JEKYLL

“Alla Big Science serve una Big Communication”

JEKYLL – Hanno chiesto tempo e fiducia. Questo è quanto accaduto il 13 dicembre 2011 alle ore 14:00. Quando dal CERN Fabiola Gianotti e Guido Tonelli hanno presentato i risultati delle osservazioni fatte negli ultimi sei mesi con i programmi ATLAS e CMS di LHC, il Large Hadron Collider. L’attesa per il seminario era stata preannunciata da una carrellata di articoli che promettevano grandi emozioni in mondovisione dal Cern. Con titoli come Where’s my Higgs?Might the Higgs finally be in our grasp? o Il bosone di Higgs alle corde. E retrospettive, come quella di Luciano Maiani, che ventiquattro ore prima della conferenza ricorda “Quando abbiamo chiuso Lep. Storia della caccia al Bosone di Higgs in attesa dell’annuncio da Ginevra”. Eravamo a un passo dalla grande rivelazione. E per di più in diretta.

Quando, alle 14.30, si apprende che la statistica degli eventi osservati è ormai sufficiente per dire che la particella di Higgs – se esiste – deve avere una massa compresa tra 116 e 130 GeV (ATLAS) e tra 115 e 127 GeV (CMS), e che  ”non possiamo concludere nulla in questa fase, il puzzle sarà risolto nel corso del 2012”, come dice Fabiola Gianotti, portavoce di ATLAS, apriti cielo! Immediate le reazioni. C’è chi si innervosisce, chi mantiene alta l’attesa e chi, tra gli addetti ai lavori, sbuffa per il gran baraccone mediatico che la conferenza ha scatenato.
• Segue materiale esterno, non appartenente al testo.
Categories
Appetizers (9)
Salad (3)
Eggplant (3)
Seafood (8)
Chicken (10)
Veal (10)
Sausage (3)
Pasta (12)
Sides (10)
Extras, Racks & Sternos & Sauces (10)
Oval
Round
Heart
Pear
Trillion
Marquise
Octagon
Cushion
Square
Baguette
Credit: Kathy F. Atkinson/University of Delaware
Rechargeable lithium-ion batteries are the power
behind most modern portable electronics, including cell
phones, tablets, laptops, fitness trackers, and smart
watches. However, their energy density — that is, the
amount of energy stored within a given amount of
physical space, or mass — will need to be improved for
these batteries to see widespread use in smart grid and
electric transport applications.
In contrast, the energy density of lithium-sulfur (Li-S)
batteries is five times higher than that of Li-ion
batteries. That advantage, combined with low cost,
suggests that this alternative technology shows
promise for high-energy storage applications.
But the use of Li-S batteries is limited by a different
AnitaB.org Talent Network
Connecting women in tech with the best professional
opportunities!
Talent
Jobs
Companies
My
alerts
In verità, anche prima del 13 dicembre qualche anticipazione c’era : “Higgs search on Dec 13th: will remain inconclusive” e sempre sullo stesso blog si leggeva che se pure Higgs si fosse rivelato lo avrebbe fatto con una massa compresa tra 124 e 126 GeV.

Come in un gioco di ruolo tutto è stato rimandato a questo 2012 appena iniziato. Di fatto il bosone di Higgs, o la sua ombra, continua a far parlare di se. Un vero eccentrico, questo bosone. Tra gli articoli del giorno dopo, Barbara Gallavotti lo descrive come una tigre acquattata dietro un cespuglio. Immagine ripresa anche da Piero Bianucci, che sempre da La Stampa tuona: “c’è il fumo, non l’arrosto”. E si domanda, dopo varie considerazioni tra cui il riconoscimento della serietà degli speaker alla conferenza: perché allora indire il seminario?

Forse si è trattato di un banale errore di comunicazione? A questo punto però è lecito chiedersi se stia effettivamente accadendo qualcosa di nuovo nel campo della comunicazione scientifica. Si tratta di una strategia di comunicazione vitale per la ricerca? E cosa succede dietro le quinte?

“In realtà, io ho una opinione mista”, osserva Marco Delmastro, fisico delle particelle che lavora a CERN. “Penso che abbia giovato e penso che faccia bene, a un mondo un po’ oscuro e anche esoterico come quello della fisica delle particelle, avere uno spazio mediatico importante sui giornali e sui media, che in genere preferiscono un altro tipo di scienza. In questo senso non ci vedo niente di male, anzi: è un bene. Mi chiedo invece se la vicenda sia stata gestita in modo opportuno e se, soprattutto, il vantaggio che si ottiene in termini di esposizione valga la fatica di sopportare il clamore mediatico. Almeno per quelli che ci lavorano, per i quali è stato faticoso arrivare pronti all’appuntamento”.

Ma quale ruolo gioca la competizione fra i diversi team, e magari fra gli stessi italiani, in questa vicenda? Anche al Fermilab, per esempio, le ricerche sul bosone di Higgs continuano. E anche là ci sono molti italiani coinvolti, come Viviana Cavaliere, Pier Luigi Catastini e Alberto Annovi. ”Esistono certamente degli aspetti di competizione tra i diversi esperimenti, anche all’interno dei diversi gruppi di ricerca del Cern. Certo le founding agencies hanno un interesse alla mediatizzazione delle ricerche che finanziano, anche rispetto ai governi. Ma non credo che si possa parlare di competizione tra italiani”, distingue Delmastro, “quanto piuttosto tra gruppi”.

Quanto all’eventuale svolta che la conferenza del 13 dicembre scorso al Cern potrebbe aver rappresentato per la comunicazione scientifica, Piero Bianucci, giornalista scientifico e scrittore, in una lunga intervista rilasciata a Jekyll è molto chiaro al riguardo: “Non credo che si possa parlare di nuova era. Non è la prima volta che ci troviamo di fronte a fenomeni di big science. Ma questa, che costa circa 4/5 miliardi di euro, avrebbe bisogno più che mai di una big communication“.